Nous donnerons dans notre prochain numéro un costume d'enfant que nous sommes obligés d'ajourner faute d'espace.
Sous aucun rapport les omnibus ne peuvent rester stationnaires; ils circulent et se perfectionnent toujours. Depuis leur première apparition sur les boulevards, que de pas, que de progrès n'ont-ils pas faits! D'abord lourds, massifs, durs, traînés péniblement par trois chevaux, ils se sont ensuite rétrécis, amincis, en devenant plus élégants et plus doux, ils approchaient de la perfection, mais ils ne l'avaient pas encore atteinte, Grâce à M. Malen, le public n'aura plus désormais aucune amélioration à leur demander. Pendant de nombreuses années, ils auront beau courir, qu'on nous permette cette innocente plaisanterie, ils ne pourront plus avancer.
En effet, le nouveau modèle qui est sorti des ateliers de cet habile
carrossier, et qui circule depuis quelques mois sur les boulevards,
semble remédier à tous les inconvénients passés, présents et futurs; il
est moins lourd et, par conséquent, plus roulant que les anciennes
voitures. Des ressorts à pincettes, d'invention récente, donnent à la
caisse une élasticité qui empêche les cahots de se faire si cruellement
sentir. Les banquettes, partagées en stalles, ne permettent plus aux
voyageurs mal élevés et méchants (pourquoi le nombre en est-il si
grand?) de tourmenter leurs infortunés compagnons de route. Cependant il
(Omnibus nouveau modèle vu par derrière.)
n'y en a que dix. On a eu le soin de laisser de chaque côté, près de la
porte d'entrée, un espace vide pour les personnes dont le poids dépasse
150 Kilog. Les lanternes ont été placées de manière à mieux éclairer
l'intérieur de la voiture.

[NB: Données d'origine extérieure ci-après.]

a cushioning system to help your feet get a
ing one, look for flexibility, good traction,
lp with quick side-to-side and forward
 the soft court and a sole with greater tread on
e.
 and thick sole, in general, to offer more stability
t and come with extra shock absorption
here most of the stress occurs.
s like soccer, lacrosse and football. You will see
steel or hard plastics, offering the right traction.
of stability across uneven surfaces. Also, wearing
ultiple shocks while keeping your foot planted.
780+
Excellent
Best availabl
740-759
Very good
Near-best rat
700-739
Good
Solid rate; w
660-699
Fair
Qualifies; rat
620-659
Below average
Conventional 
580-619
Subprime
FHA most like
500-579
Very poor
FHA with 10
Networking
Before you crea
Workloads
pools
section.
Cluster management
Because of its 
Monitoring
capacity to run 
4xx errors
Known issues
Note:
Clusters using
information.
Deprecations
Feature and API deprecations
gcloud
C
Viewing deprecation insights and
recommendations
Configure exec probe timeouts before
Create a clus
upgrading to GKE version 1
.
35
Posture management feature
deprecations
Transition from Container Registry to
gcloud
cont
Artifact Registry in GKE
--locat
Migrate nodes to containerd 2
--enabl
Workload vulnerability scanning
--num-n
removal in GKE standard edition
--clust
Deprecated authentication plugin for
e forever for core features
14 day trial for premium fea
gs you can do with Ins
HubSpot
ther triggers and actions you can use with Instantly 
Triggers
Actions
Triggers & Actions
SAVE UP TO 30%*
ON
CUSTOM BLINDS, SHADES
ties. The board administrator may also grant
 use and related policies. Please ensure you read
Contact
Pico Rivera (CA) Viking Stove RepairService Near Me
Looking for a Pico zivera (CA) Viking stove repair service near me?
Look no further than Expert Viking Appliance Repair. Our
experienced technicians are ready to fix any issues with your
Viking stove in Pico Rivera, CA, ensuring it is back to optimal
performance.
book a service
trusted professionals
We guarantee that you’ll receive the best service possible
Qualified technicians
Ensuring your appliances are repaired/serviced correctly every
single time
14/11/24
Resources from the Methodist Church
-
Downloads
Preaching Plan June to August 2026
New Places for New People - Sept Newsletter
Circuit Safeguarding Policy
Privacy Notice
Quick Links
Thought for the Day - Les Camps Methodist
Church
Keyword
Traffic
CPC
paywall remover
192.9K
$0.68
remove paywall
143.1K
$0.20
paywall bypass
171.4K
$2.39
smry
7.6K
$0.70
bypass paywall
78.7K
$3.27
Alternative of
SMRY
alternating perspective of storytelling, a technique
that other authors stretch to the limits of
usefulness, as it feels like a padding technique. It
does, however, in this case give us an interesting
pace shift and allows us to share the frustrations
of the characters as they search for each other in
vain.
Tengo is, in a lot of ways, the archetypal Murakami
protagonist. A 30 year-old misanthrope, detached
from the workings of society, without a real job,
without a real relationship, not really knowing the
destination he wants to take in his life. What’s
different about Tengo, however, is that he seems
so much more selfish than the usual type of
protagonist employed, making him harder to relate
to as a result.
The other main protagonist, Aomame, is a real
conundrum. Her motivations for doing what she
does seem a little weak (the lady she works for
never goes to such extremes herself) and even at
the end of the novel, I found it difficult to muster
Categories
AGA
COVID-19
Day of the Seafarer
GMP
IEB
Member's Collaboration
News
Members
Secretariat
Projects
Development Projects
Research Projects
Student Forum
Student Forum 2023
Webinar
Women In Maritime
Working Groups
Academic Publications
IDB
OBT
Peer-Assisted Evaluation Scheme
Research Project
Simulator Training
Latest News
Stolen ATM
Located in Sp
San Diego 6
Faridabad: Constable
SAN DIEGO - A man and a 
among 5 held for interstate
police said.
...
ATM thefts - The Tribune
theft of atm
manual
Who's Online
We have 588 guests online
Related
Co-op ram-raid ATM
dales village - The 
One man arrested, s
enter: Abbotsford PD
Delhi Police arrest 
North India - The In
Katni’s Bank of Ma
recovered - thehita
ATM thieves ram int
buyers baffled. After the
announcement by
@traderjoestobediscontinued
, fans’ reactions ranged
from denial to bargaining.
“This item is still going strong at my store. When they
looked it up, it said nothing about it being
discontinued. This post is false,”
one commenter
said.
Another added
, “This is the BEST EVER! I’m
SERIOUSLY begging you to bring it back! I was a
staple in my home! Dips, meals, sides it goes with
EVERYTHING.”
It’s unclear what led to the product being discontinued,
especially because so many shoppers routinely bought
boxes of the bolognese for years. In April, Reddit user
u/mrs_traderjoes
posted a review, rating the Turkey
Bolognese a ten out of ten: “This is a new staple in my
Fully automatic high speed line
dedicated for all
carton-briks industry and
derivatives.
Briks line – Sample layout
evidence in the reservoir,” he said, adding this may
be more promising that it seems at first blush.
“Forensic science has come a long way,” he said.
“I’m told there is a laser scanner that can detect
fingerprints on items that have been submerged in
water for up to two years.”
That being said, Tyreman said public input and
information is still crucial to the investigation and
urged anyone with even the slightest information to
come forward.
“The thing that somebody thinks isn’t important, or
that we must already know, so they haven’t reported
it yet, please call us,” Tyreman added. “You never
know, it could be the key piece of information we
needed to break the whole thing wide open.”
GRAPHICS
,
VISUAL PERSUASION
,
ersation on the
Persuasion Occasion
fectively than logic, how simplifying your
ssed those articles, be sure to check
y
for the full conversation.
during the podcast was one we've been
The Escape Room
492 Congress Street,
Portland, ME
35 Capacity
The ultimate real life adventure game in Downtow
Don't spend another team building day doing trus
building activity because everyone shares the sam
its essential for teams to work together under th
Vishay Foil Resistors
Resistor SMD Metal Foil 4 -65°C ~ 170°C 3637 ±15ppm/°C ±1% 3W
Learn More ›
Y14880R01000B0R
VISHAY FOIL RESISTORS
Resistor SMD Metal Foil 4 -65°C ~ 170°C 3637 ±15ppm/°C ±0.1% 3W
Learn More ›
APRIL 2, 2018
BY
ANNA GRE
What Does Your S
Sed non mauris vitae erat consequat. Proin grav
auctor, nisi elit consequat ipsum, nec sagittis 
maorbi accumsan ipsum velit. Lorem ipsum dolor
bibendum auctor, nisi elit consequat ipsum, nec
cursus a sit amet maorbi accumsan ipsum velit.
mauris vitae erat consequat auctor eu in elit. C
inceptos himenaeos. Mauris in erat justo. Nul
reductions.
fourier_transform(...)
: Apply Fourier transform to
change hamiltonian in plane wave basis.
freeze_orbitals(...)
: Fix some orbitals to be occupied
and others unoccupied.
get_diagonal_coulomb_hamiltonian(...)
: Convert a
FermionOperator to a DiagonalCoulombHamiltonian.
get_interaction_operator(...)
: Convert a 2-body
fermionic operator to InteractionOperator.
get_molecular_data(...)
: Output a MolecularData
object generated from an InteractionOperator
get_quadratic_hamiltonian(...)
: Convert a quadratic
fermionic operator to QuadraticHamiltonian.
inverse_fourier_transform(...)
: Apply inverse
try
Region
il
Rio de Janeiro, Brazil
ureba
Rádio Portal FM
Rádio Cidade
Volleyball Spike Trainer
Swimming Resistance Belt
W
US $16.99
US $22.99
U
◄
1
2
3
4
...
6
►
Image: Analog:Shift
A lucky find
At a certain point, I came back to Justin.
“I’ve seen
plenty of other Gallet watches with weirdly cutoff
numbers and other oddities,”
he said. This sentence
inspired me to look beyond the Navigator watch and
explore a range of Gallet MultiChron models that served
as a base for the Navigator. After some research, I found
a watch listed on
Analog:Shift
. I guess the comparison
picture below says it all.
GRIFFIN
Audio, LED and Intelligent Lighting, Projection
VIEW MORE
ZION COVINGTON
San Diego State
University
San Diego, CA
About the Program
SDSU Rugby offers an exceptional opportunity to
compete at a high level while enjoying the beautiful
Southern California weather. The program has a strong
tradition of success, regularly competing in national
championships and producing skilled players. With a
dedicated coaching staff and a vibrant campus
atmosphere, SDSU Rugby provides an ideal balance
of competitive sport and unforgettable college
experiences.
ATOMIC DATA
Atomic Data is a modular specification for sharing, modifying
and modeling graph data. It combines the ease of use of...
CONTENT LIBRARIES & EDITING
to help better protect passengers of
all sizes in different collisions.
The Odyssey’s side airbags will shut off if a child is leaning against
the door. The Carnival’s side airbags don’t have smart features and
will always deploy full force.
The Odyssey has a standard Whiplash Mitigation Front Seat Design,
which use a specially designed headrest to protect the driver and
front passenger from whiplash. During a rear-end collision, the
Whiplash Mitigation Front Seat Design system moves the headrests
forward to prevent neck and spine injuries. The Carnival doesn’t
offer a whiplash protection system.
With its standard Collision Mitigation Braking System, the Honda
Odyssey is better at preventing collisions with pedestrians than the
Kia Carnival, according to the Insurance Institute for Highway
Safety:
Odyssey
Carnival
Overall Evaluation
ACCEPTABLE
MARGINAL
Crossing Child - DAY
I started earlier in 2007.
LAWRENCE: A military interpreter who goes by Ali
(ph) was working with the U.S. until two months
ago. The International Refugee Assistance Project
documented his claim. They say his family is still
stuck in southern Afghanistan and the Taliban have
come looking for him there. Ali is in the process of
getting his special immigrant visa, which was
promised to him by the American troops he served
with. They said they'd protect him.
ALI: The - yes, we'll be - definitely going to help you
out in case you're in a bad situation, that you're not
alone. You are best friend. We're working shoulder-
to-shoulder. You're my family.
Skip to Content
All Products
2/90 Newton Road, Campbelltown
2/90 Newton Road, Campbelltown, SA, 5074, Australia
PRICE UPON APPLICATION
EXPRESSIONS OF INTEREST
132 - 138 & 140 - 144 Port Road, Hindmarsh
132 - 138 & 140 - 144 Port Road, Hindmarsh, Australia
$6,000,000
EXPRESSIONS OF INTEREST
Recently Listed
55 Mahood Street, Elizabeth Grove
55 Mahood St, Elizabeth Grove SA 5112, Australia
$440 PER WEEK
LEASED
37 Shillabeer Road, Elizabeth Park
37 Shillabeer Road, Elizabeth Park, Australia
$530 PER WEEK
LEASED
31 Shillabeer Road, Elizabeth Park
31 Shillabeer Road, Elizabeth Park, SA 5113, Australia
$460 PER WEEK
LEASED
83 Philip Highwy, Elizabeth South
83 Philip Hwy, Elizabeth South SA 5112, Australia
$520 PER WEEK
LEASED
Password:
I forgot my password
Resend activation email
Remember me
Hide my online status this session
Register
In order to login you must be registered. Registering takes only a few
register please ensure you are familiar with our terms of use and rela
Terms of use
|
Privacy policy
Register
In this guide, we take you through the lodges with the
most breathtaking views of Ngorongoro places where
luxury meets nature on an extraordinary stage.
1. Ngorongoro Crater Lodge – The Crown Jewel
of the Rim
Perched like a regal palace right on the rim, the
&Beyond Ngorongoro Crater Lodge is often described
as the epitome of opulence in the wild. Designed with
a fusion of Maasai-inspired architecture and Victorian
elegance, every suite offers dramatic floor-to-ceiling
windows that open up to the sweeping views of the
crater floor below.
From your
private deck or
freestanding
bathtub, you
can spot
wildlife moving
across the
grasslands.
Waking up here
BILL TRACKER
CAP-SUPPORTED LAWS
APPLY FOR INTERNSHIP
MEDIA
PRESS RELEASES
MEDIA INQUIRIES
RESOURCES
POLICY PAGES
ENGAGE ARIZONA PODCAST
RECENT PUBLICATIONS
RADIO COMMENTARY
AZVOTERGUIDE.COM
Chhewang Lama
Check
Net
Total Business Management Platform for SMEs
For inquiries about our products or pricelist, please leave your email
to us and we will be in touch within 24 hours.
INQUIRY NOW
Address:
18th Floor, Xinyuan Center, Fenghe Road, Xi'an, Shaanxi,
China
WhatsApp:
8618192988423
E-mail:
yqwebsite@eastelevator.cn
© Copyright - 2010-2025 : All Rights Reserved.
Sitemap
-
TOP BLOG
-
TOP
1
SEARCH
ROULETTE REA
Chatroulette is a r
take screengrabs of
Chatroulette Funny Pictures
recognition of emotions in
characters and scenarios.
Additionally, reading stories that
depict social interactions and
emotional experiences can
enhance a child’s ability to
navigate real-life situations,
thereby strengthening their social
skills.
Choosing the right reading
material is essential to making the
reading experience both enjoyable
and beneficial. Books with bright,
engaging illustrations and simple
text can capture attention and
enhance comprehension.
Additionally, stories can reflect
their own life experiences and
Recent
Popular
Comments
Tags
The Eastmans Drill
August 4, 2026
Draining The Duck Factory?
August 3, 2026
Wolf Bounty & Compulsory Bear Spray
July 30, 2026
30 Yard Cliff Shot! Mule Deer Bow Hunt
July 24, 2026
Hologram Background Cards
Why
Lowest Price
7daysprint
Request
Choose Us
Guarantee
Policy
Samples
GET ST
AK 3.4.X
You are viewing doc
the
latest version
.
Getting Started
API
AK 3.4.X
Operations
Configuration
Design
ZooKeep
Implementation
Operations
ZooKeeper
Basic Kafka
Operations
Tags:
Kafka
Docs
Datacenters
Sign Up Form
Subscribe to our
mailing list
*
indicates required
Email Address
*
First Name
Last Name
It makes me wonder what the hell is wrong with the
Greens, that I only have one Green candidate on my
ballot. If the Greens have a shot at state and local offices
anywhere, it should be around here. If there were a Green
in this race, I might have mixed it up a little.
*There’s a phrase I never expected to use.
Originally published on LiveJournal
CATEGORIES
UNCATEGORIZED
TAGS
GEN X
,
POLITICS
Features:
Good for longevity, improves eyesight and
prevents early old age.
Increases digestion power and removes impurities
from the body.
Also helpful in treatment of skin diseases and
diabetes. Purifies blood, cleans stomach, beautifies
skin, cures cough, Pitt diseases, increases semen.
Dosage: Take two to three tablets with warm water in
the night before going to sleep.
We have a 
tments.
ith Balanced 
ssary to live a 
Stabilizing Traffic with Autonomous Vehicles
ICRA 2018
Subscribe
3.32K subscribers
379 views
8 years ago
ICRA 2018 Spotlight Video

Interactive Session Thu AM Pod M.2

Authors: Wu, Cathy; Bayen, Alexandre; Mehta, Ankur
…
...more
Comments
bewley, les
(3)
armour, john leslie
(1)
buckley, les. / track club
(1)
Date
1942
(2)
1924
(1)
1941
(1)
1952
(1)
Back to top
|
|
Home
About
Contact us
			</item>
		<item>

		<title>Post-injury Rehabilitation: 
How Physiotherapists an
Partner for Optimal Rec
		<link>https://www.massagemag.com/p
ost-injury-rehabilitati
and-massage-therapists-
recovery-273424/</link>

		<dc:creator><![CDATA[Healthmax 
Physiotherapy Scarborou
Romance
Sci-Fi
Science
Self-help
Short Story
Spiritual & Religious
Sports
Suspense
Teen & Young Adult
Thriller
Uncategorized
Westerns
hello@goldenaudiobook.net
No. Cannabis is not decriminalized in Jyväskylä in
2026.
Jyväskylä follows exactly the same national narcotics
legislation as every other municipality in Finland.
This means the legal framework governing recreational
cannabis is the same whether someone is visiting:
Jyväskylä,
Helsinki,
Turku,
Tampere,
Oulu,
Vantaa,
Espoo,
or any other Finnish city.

Enfin, on y entre en marchant debout, sans
avoir besoin de se baisser, de se plier en deux, ce qui est toujours
aussi disgracieux qu'incommode; par conséquent, on n'y court plus le
risque d'y casser à chaque voyage son chapeau ou sa tête.
Vers la fin de ce mois, dix voitures semblables au modèle qui circule sur les boulevards, et dont les deux planches ci-jointes représentent, l'une le profil et l'autre l'entrée, desserviront la ligne de la barrière Blanche à l'Odéon. Espérons, dans l'intérêt général, que les autres administrateurs des voitures de transport en commun, ne tarderont pas à suivre l'exemple que viennent de leur donner M. Feuillant et Moreau, gérants de l'entreprise des Omnibus.
EXPLICATION DU DERNIER RÉBUS. Chacun s'abonnera, j'en suis sûr, à l'Illustration.